Time millisecondsToRun: [500000000 timesRepeat: [ a = b ]]. "==> 63733"
Time millisecondsToRun: [500000000 timesRepeat: [ a = c ]]. "==> 63152"
Time millisecondsToRun: [500000000 timesRepeat: [ a = d ]]. "==> 63581"
"Performance after adding LargePositiveInteger>>="
Time millisecondsToRun: [500000000 timesRepeat: [ a = b ]]. "==> 4676"
Time millisecondsToRun: [500000000 timesRepeat: [ a = c ]]. "==> 4883"
Time millisecondsToRun: [500000000 timesRepeat: [ a = d ]]. "==> 4512"
Dave
On Wed, Apr 13, 2016 at 10:57:28PM +0000, commits@source.squeak.org wrote:
...
David T. Lewis uploaded a new version of Kernel to project The Inbox:
http://source.squeak.org/inbox/Kernel-dtl.1015.mcz
==================== Summary ====================
Name: Kernel-dtl.1015
Author: dtl
Time: 13 April 2016, 6:57:22.56608 pm
UUID: bd849f91-9b00-45c5-b2ab-891b420bde5e
Ancestors: Kernel-mt.1014
Make large integer equality test be about 13 times faster.
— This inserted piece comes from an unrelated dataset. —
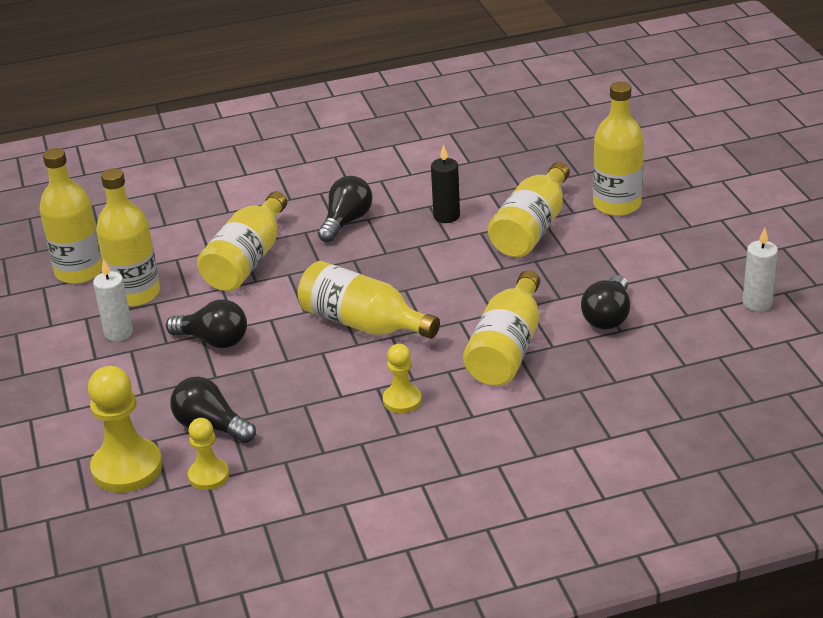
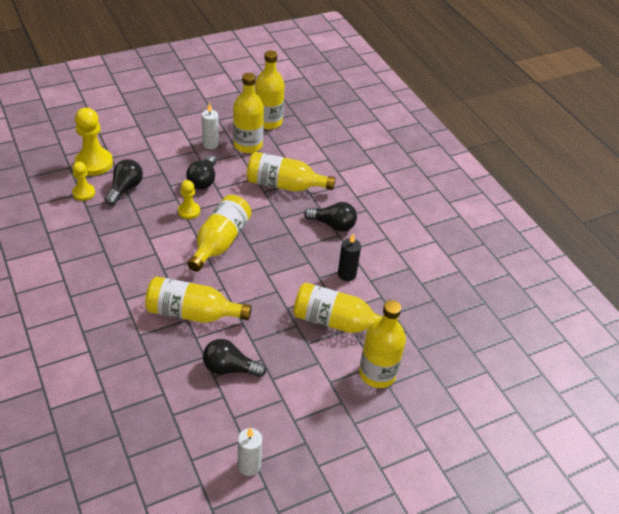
camera: 75 degrees right, 10 degrees up
yellow pawn [383,344,422,413] -> yellow pawn moved to [178,180,200,219]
Implement #=
in LargePositiveInteger, and use digitAt: (primitive 60) for the
comparison.
=============== Diff against Kernel-mt.1014 ===============
Item was added:

----- Method: LargePositiveInteger>>= (in category 'comparing') -----
= aNumber

aNumber class == self class ifTrue: [
aNumber size = self size ifFalse: [ ^false ].

self size to: 1 by: -1 do: [ :i | (aNumber digitAt: i) =

(self digitAt: i) ifFalse: [ ^ false ] ].

^ true ].

aNumber isInteger ifTrue: [ ^false ].
aNumber isNumber ifFalse: [ ^false ].
^aNumber adaptToInteger: self andCompare: #=!